Но Дюверже движется вперед, так сказать, «с высоко поднятой головой»: он не только приписывает эффективность столь любимой им мажоритарной системе, но и находит в ней выражение демократии (это слово очень любили и в 1989 году). Восславив упразднение, благодаря мажоритарному закону, представительства Front national [Национального фронта] (Фронт получил одно место, в то время как исходя из пропорциональной схемы ему полагалось бы 35), Дюверже берет быка за рога:
Где наилучшим образом обеспечивается равенство? В стране, где процент мест в парламенте высчитывается согласно процентному соотношению голосов, что позволяет партиям разыгрывать, как им заблагорассудится, розданные таким образом карты: возможны десятки различных комбинаций, но общее между ними одно — неспособность править? Или в странах, не столь приверженных кажущейся строгости этих математических расчетов, но где победа на выборах левых обязательно приведет к власти левых, а победа на выборах правых приведет к власти правых, и никто не сможет передернуть карту, разве только заново спросив мнение народа? На чьей стороне истинная демократия? На стороне наций, которые приписывают выборам всю полноту власти, которая затем возлагается на правительство, или тех, где избиратели, опустив бюллетень в урну, превращаются в пассивных граждан, предоставляя выбор правительства немногочисленной группе граждан активных, составляющих класс политиков?
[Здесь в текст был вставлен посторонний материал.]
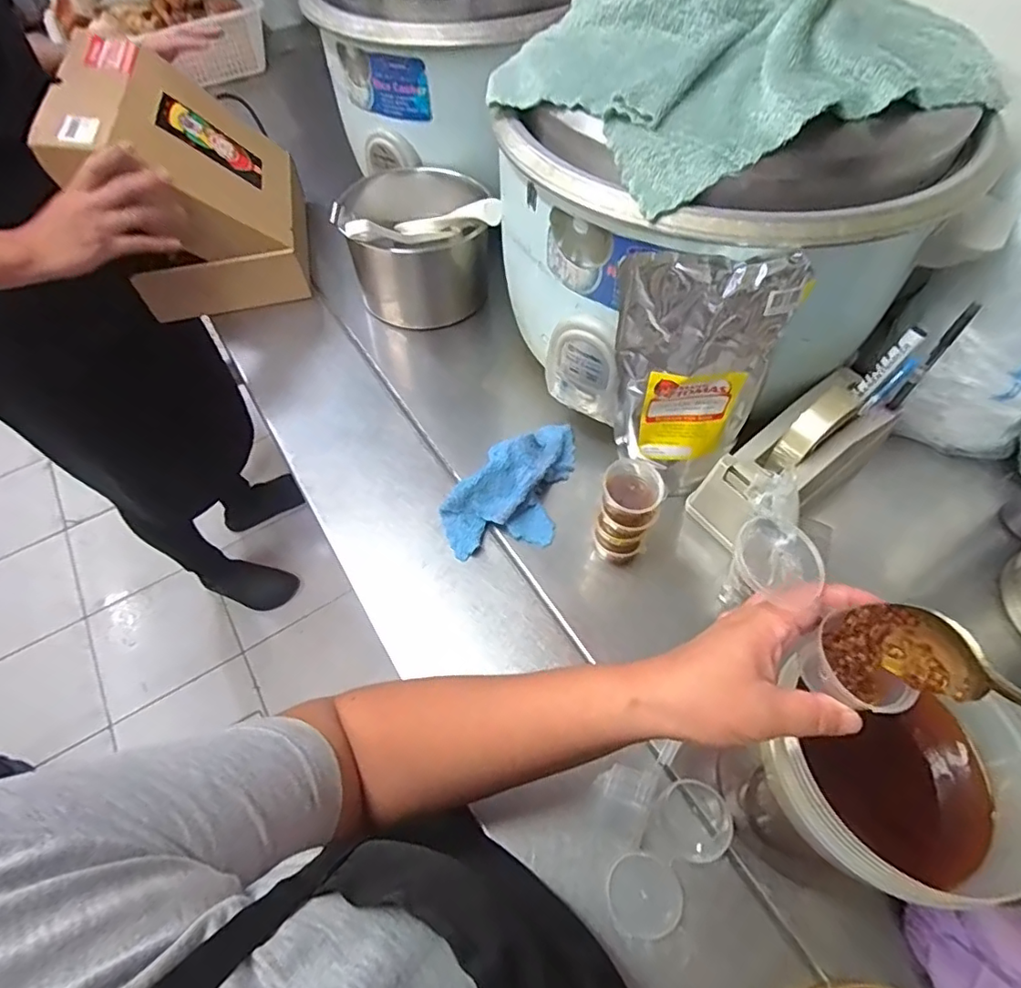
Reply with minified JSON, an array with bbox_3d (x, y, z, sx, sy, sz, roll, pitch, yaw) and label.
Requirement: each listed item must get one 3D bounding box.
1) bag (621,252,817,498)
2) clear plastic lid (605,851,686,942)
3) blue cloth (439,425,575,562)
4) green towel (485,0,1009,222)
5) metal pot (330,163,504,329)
[{"bbox_3d":[0.163,-0.095,0.496,0.134,0.247,0.026,-1,52,7],"label":"bag"},{"bbox_3d":[0.093,0.282,0.392,0.049,0.006,0.050,-1,56,1],"label":"clear plastic lid"},{"bbox_3d":[0.016,-0.007,0.565,0.180,0.048,0.091,-37,62,-21],"label":"blue cloth"},{"bbox_3d":[0.193,-0.369,0.457,0.357,0.099,0.261,-23,58,-13],"label":"green towel"},{"bbox_3d":[-0.117,-0.325,0.725,0.172,0.151,0.157,-19,57,-11],"label":"metal pot"}]

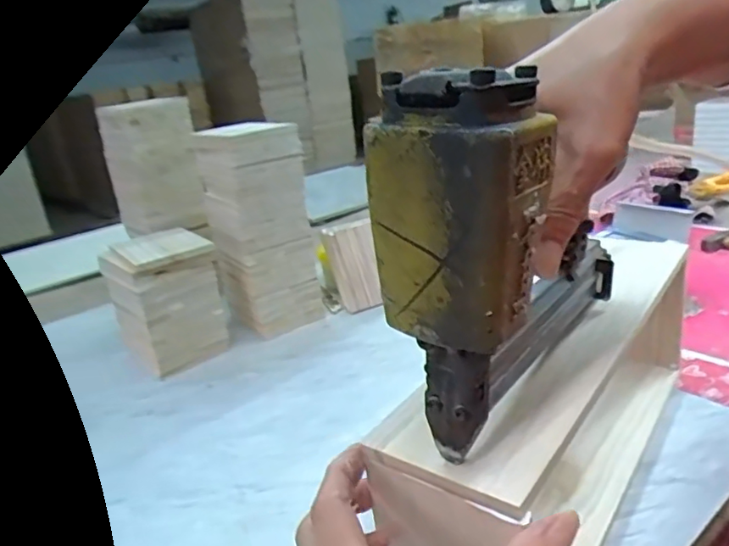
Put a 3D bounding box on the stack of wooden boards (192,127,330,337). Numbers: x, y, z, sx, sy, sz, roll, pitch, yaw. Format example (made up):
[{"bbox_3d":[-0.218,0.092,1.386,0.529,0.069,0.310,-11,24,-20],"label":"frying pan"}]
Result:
[{"bbox_3d":[-0.133,-0.055,0.708,0.103,0.250,0.109,-20,24,-29],"label":"stack of wooden boards"}]

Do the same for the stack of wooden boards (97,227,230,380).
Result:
[{"bbox_3d":[-0.228,0.033,0.660,0.099,0.141,0.110,-20,24,-29],"label":"stack of wooden boards"}]

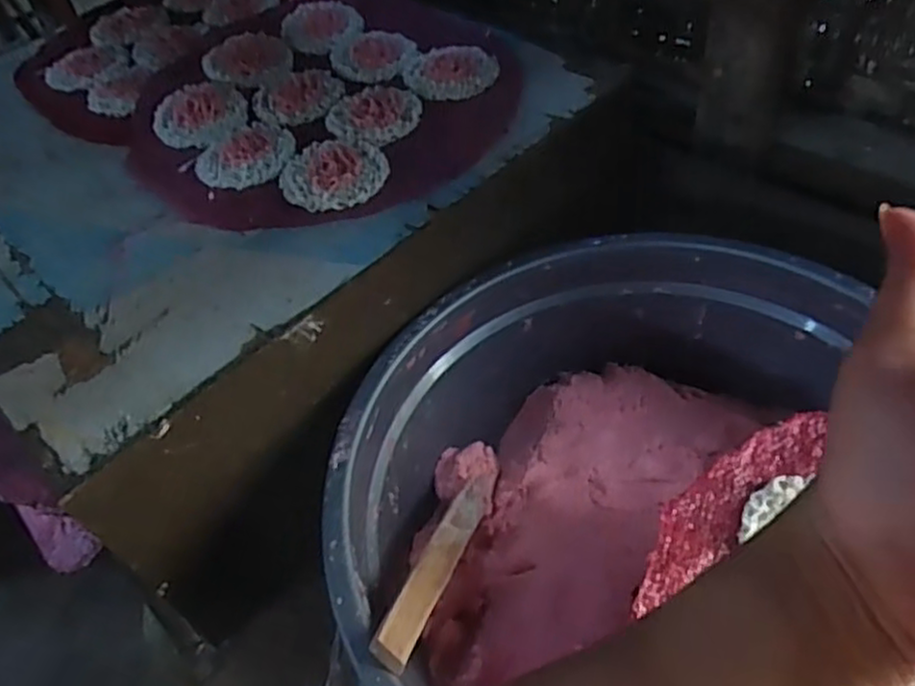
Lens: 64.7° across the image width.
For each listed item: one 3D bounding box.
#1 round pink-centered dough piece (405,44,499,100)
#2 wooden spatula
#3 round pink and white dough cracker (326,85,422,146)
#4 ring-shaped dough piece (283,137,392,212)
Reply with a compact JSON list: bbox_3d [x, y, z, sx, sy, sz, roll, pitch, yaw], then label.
[{"bbox_3d":[-0.006,-0.235,0.626,0.077,0.011,0.077,-4,48,5],"label":"round pink-centered dough piece"},{"bbox_3d":[-0.008,0.135,0.468,0.021,0.015,0.215,13,17,12],"label":"wooden spatula"},{"bbox_3d":[-0.070,-0.187,0.592,0.074,0.009,0.073,-4,48,5],"label":"round pink and white dough cracker"},{"bbox_3d":[-0.094,-0.127,0.546,0.076,0.009,0.078,-4,48,5],"label":"ring-shaped dough piece"}]

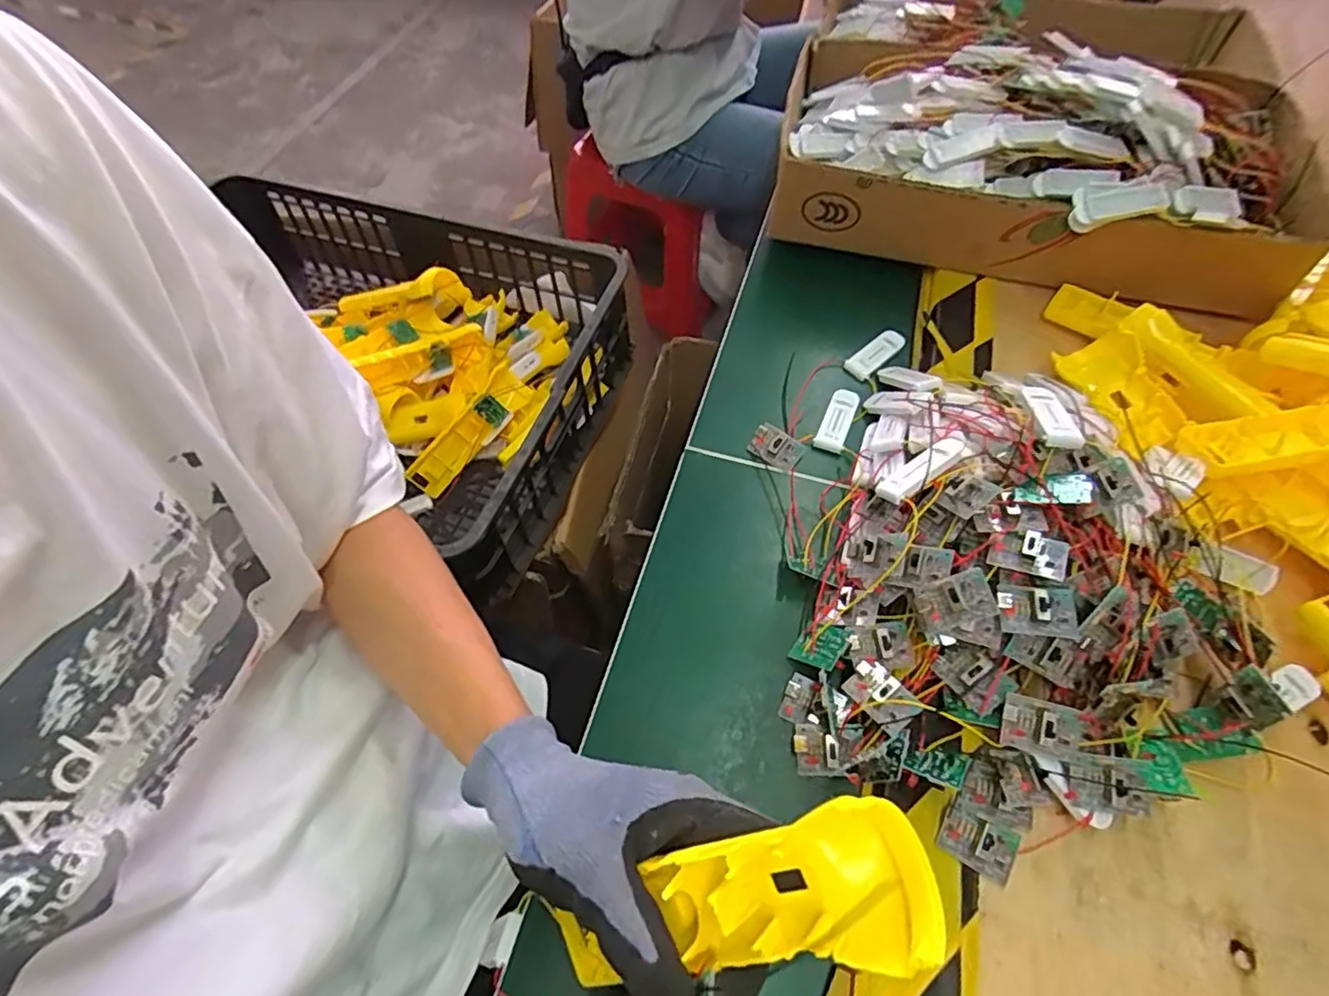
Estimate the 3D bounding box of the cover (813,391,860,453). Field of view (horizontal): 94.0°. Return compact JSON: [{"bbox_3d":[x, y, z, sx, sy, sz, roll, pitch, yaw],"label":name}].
[{"bbox_3d":[0.129,-0.058,0.461,0.021,0.006,0.058,23,61,13],"label":"cover"}]

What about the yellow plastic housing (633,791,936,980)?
[{"bbox_3d":[0.041,0.143,0.224,0.109,0.028,0.047,-28,53,29],"label":"yellow plastic housing"}]

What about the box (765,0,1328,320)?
[{"bbox_3d":[0.308,-0.295,0.533,0.401,0.112,0.233,14,59,8],"label":"box"}]

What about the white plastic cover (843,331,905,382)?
[{"bbox_3d":[0.170,-0.117,0.498,0.056,0.005,0.022,-36,65,-21],"label":"white plastic cover"}]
В год двухсотлетия Французской революции величайший из ныне живущих философов[590] доказал, что V Республика может считаться завершением цикла, начатого в 1789 году. «Верить в то, что пропорциональное представительство более демократично, чем английская или американская система, — позиция, не выдерживающая критики, ибо для того, чтобы поддержать ее, следует вернуться к давно устаревшему взгляду на демократию как на суверенитет народа». Этот взгляд уступил место теории, согласно которой демократия — это лишь право и власть большинства /народа/ сместить правительство[591].
Не знаю, был ли автор в шутливом расположении духа в тот мартовский день 1989 года, или ему нравилось эпатировать слишком «старомодную» публику (в то время в Италии еще действовала пропорциональная избирательная система), но только выдающийся юморист мог высказать мысль, будто Французская революция выполнила свою задачу, завершила свой цикл, установив, что демократия вовсе не заключается в суверенитете народа! Рассуждение можно было бы довести до совершенства, сославшись на абсолютную эффективность монархии: это было бы идеальным, подводящим итоги решением политической проблемы, терзающей Запад по меньшей мере со времен Геродота.
В конце концов, даже Демосфен завидовал необычайной эффективности власти, какой располагал Филипп Македонский именно потому, что тот был монархом и мог быстро решить любой вопрос после краткой дискуссии с самим собой, и нападал на афинскую систему: именно то, что она была демократической и зависела от решений собрания, утяжеляло или даже вовсе парализовало ее деятельность.
Чтобы освободиться от монарха, существует тираноубийство (право и власть сместить правительство), и потом: что может быть демократичнее монархии? Ради ее восстановления и произошла Французская революция. В конце концов, что такое Хартия Людовика XVIII, как не «achèvement de la Révolution frangaise»[592]?
Покончив с этим шутовством и расчистив почву, следует, наверное, задним числом расценить то, что случилось с европейскими избирательными системами в период после Второй мировой войны, как последовательное разрушение всеобщего избирательного права. Нельзя не задаться вопросом, почему это произошло, ведь уже давно ясно, что такой избирательный «метод» не «опасен», и как раз те, кто сражался под его знаменами, практически никогда не извлекали из него выгоды. Проблему, которая прячется за стерильным словом «управляемость», можно выразить проще: общества на пути к «единству» стремятся помешать радикальным меньшинствам заявить о себе и тем самым расстроить систему. А именно пропорциональная избирательная система с ее строгим и нерушимым «беспристрастием» позволяет радикальным меньшинствам добиться (если они того хотят) представительства. Кроме того, она привлекает к голосованию (в принципе) по той простой причине, что для многих слоев и прослоек общества подача голоса — единственный способ заявить о себе.